### Exercise
Reproduce the entire text about the 1098-T form word for word.

### Document section
== Segment start ==
Save the 1098-T For Tax Credits

Understanding the 1098-T Form

Updated October 15, 2021

Want to get up to $2,500 back on your federal tax returns? Keep the 1098-T form. It’s a receipt from your student’s school for money paid for tuition and other “qualified education expenses.”  It’s similar to a tax form for interest paid on a student loan or savings account. If you haven’t gotten one by mail or email, your student should request a copy.

What are Qualified Education Expenses?

Qualified education expenses includes tuition, required fees, and required course materials. Required course materials only include technology when the classes or school specifically says the student has to have them,

Room and board, medical expenses or insurance, personal and family expenses, and transportation aren’t included on the form. Hobby and sports expenses aren’t qualified expenses either, unless it’s required to meet a degree requirement or job training.

What is considered an eligible college or post-secondary institution?

Eligible colleges or post-secondary institutions refers to most college, universities and vocational schools that are also eligible to participate in student aid programs through the Department of Education.

How does the 1098-T work?

Every year, tuition-paying students at these institutions are sent a 1098-T form for filing taxes with the IRS. The information about educational expenses in this form helps during tax preparation to determine if the student or parent of a dependent student, qualifies for education-related tax credits. It’s sent by January 31st. When adding expenses for tax credits, you also may be able to add required textbooks that you have receipts for that weren’t on the form.
== Segment end ==
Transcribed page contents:
== Segment start ==
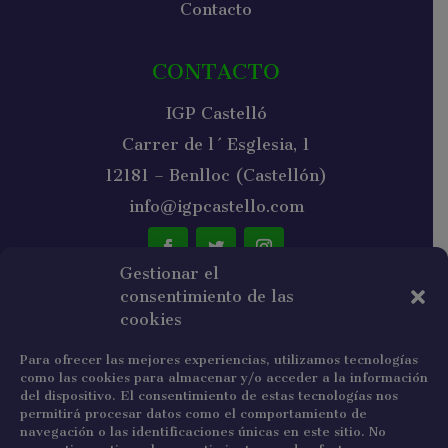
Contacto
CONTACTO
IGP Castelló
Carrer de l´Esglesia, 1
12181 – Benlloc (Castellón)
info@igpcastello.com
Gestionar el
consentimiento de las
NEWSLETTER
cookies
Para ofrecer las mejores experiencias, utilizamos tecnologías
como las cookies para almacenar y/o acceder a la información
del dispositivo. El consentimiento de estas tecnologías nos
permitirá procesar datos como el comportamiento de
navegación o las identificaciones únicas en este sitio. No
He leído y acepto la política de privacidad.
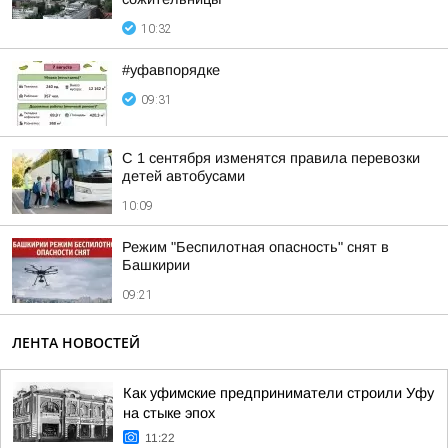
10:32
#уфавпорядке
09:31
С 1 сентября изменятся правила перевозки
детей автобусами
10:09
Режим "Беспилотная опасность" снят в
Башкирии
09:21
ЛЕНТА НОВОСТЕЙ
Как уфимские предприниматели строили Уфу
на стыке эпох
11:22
== Segment end ==
== Segment start ==
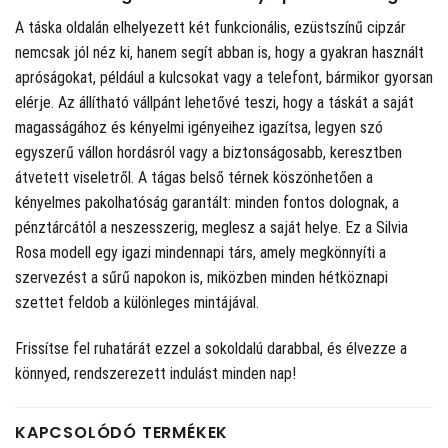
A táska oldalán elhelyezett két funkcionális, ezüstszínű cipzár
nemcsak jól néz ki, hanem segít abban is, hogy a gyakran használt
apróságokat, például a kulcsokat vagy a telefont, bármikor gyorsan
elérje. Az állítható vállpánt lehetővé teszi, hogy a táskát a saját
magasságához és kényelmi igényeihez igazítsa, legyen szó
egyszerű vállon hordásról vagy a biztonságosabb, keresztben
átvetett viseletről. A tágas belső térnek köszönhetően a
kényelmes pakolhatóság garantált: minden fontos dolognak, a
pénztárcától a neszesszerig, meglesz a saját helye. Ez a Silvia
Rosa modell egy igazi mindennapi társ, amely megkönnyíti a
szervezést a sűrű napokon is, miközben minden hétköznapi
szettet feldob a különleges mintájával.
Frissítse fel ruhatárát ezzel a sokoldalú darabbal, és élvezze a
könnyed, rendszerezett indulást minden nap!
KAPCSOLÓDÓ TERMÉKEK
== Segment end ==
== Segment start ==
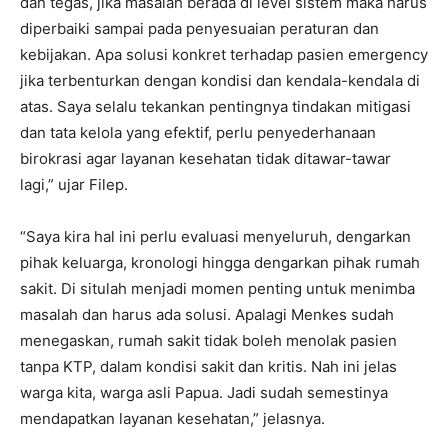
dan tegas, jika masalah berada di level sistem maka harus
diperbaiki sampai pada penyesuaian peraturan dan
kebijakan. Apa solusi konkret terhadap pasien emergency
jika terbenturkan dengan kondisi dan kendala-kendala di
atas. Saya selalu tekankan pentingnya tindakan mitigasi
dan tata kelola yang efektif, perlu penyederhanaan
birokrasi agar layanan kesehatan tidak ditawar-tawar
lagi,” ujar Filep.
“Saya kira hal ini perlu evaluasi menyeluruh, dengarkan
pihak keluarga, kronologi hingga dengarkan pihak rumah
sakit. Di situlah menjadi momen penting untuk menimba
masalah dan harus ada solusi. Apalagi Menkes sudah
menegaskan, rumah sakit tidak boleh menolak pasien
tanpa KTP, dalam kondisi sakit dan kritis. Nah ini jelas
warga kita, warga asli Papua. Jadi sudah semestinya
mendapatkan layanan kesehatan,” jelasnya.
== Segment end ==
### Result of this exercise
Save the 1098-T For Tax Credits

Understanding the 1098-T Form

Updated October 15, 2021

Want to get up to $2,500 back on your federal tax returns? Keep the 1098-T form. It’s a receipt from your student’s school for money paid for tuition and other “qualified education expenses.”  It’s similar to a tax form for interest paid on a student loan or savings account. If you haven’t gotten one by mail or email, your student should request a copy.

What are Qualified Education Expenses?

Qualified education expenses includes tuition, required fees, and required course materials. Required course materials only include technology when the classes or school specifically says the student has to have them,

Room and board, medical expenses or insurance, personal and family expenses, and transportation aren’t included on the form. Hobby and sports expenses aren’t qualified expenses either, unless it’s required to meet a degree requirement or job training.

What is considered an eligible college or post-secondary institution?

Eligible colleges or post-secondary institutions refers to most college, universities and vocational schools that are also eligible to participate in student aid programs through the Department of Education.

How does the 1098-T work?

Every year, tuition-paying students at these institutions are sent a 1098-T form for filing taxes with the IRS. The information about educational expenses in this form helps during tax preparation to determine if the student or parent of a dependent student, qualifies for education-related tax credits. It’s sent by January 31st. When adding expenses for tax credits, you also may be able to add required textbooks that you have receipts for that weren’t on the form.